# Java3D Szene drucken



## Krause (5. Jan 2004)

Hallo erstmal, bin neu hier 

Ich habe eine Frage, und zwar ist es Möglich eine Java3D Szene zum drucker zu schicken, wenn ja wie?

Kann man diese Szene dann vielleicht sogar als Bild auf die Festplatte speichern, wenn ja wie?

Zusätzlich hätte ich auch gerne gewusst, ob man ein Java2D Bild speichern und drucken kann?


Danke im vorraus

Krause


----------



## Oxygenic (5. Jan 2004)

Du kannst deinen Canvas3D in den so genannten Modus zum off-screen-rendering schicken.

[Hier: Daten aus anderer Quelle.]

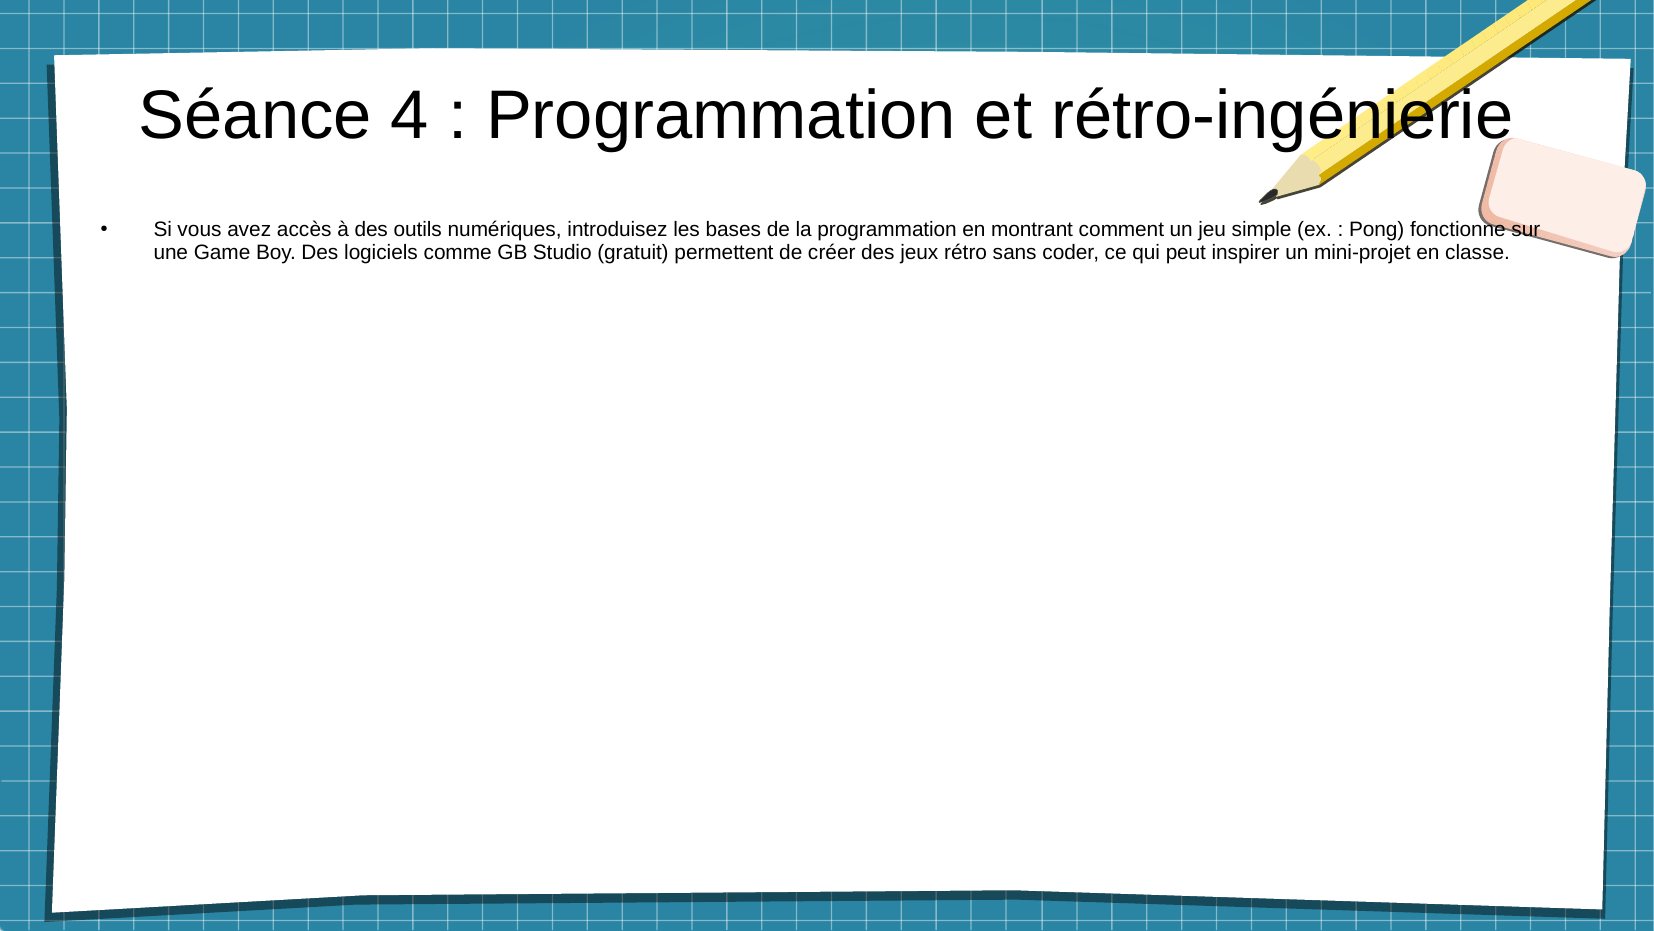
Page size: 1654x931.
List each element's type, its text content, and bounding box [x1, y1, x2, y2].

title Séance 4 : Programmation et rétro-ingénierie [82, 37, 1571, 193]
list Si vous avez accès à des outils numériques, introduisez les bases de la programmation en montrant comment un jeu simple (ex. : Pong) fonctionne sur une Game Boy. Des logiciels comme GB Studio (gratuit) permettent de créer des jeux rétro sans coder, ce qui peut inspirer un mini-projet en classe. [82, 217, 1571, 758]
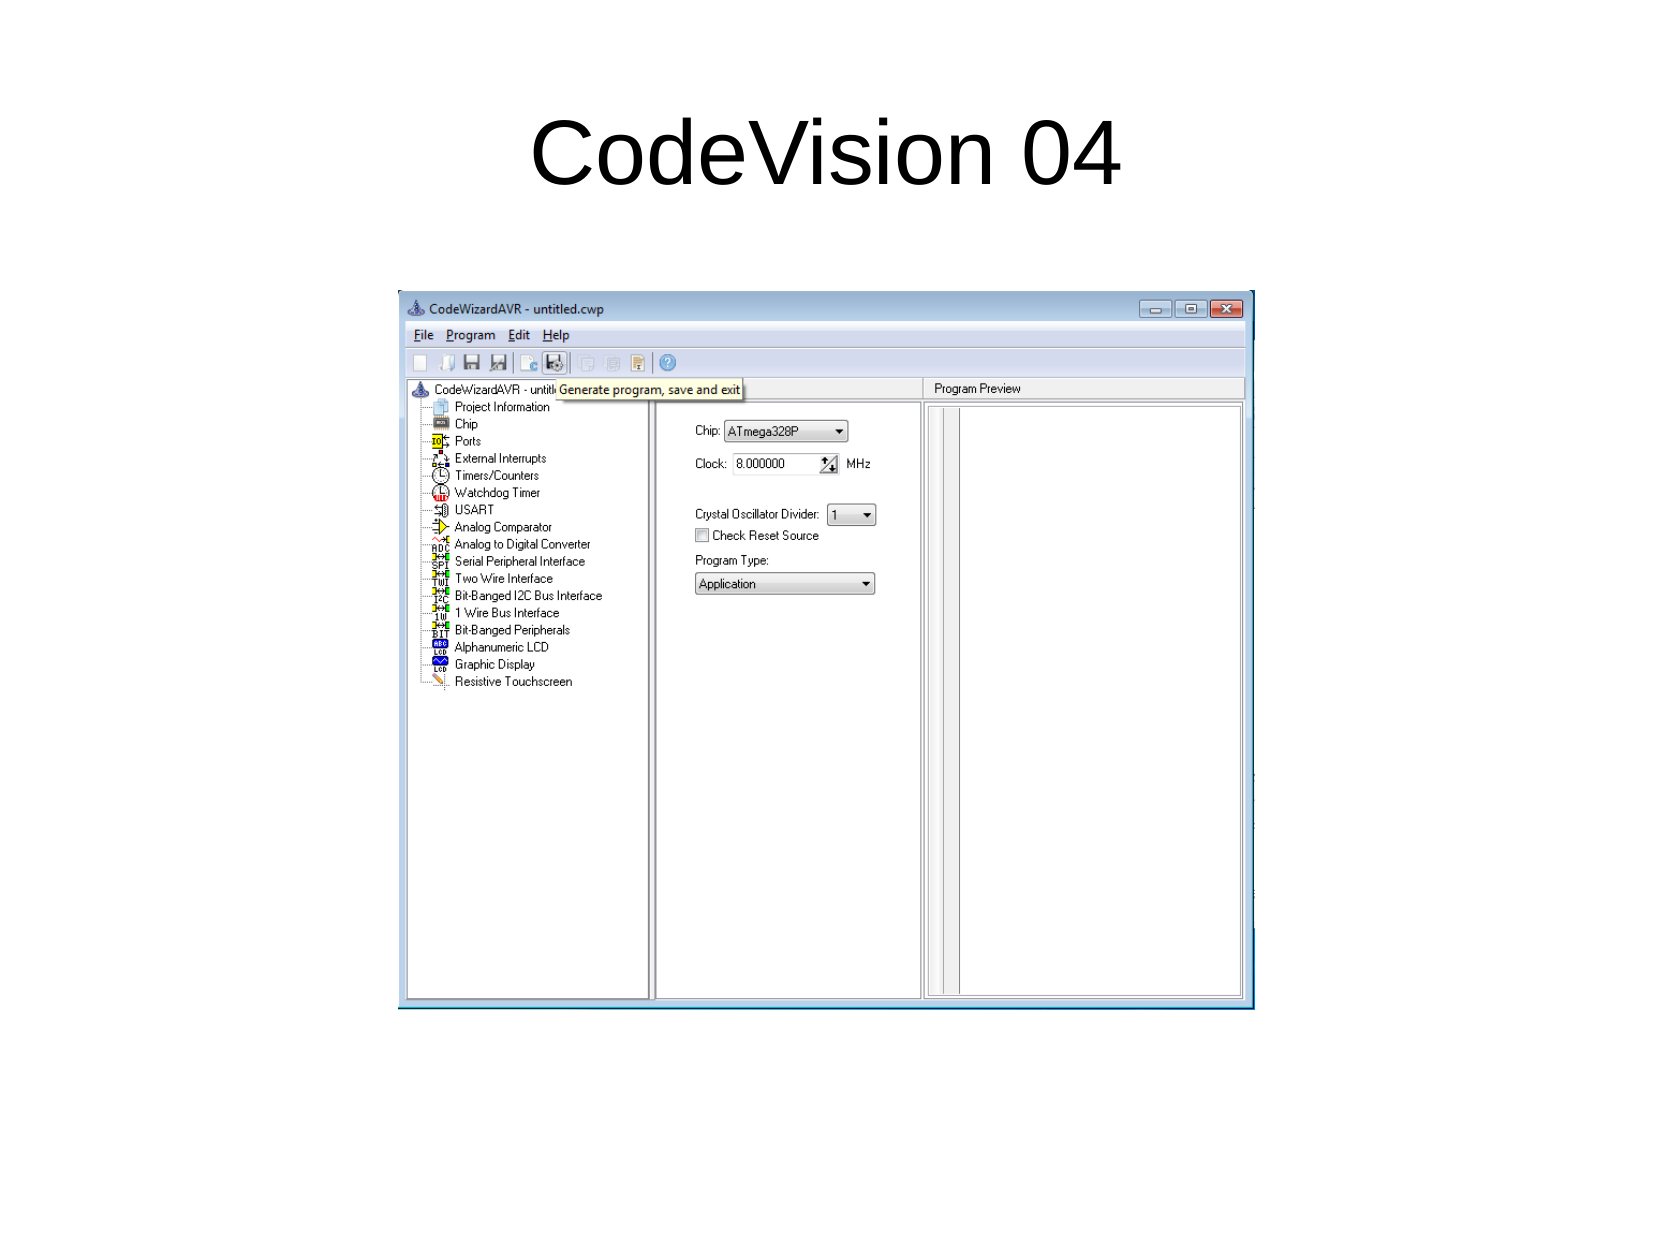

Mittels renderOffScreenBuffer() wird dann ein einzelnes Frame berechnet, während getOffScreenBuffer() anschließend ein ImageComponent2D-Objekt mit dem Bild zurückliefert. Aus diesem läßt sich ein BufferedImage holen, dass sich dann ganz normal (und nicht Java3D-spezifisch) weiterverwenden läßt.


----------



## Krause (5. Jan 2004)

hat dazu vielleicht mal jemand ein Beispiel oder so?

Wäre echt nett 

Krause


----------



## hoon (6. Jan 2004)

Beispiel ist in den mitgelieferten Demos des Java3D-SDK dabei. Es heist PrintCanvas3D.
Es macht einen Snapshot der sogar funzt und sollte eigentlich auch drucken, was bei mir aber nicht funzte.
Es gab einen java.lang.OutOfMemoryError. Ich habs mir nicht genauer angeschaut. Reinschauen schadet bestimmt nicht.

Gruss hoon


----------



## Krause (7. Jan 2004)

Jo, der Snapshot funktioniert auch bei mir, aber das drucken nicht :-(

Danke trotzdem

Krause


----------